Instructions to follow: For the entries below, the result should be an exact transcription of the lines from the one with "Left hand at" up to and including the one with "middle mcp: (37, 63)", and only those.

Dataset below:

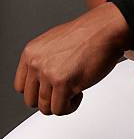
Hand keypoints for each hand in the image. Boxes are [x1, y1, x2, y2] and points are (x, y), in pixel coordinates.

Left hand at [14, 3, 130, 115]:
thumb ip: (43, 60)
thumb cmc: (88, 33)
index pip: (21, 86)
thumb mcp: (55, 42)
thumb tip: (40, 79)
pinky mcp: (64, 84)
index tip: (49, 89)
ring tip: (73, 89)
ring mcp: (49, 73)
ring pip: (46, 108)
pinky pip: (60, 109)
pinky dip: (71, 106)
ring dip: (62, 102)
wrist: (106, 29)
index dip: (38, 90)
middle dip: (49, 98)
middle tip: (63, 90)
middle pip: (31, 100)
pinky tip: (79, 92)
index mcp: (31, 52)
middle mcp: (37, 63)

End of Dataset.
Dataset below:

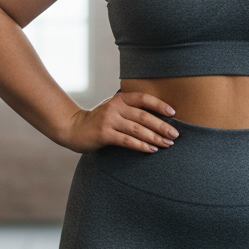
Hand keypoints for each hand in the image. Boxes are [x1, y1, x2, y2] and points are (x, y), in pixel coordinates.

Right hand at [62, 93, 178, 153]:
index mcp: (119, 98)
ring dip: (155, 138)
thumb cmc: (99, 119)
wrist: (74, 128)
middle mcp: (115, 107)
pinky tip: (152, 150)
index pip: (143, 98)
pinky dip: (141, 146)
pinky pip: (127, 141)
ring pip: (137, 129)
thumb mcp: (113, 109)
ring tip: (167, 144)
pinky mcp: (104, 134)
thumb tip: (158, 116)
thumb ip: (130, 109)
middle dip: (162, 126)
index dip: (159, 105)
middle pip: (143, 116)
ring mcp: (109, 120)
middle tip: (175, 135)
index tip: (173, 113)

End of Dataset.

Your response:
Left hand at [14, 3, 130, 115]:
thumb ip: (43, 60)
thumb cmc: (88, 33)
index pip: (21, 86)
thumb mcp: (55, 42)
thumb tip: (40, 79)
pinky mcp: (64, 84)
index tip: (49, 89)
ring tip: (73, 89)
ring mcp: (49, 73)
ring pip: (46, 108)
pinky pip: (60, 109)
pinky dip: (71, 106)
ring dip: (62, 102)
wrist: (106, 29)
index dip: (38, 90)
middle dip: (49, 98)
middle tip: (63, 90)
middle pip: (31, 100)
pinky tip: (79, 92)
index mcp: (31, 52)
middle mcp: (37, 63)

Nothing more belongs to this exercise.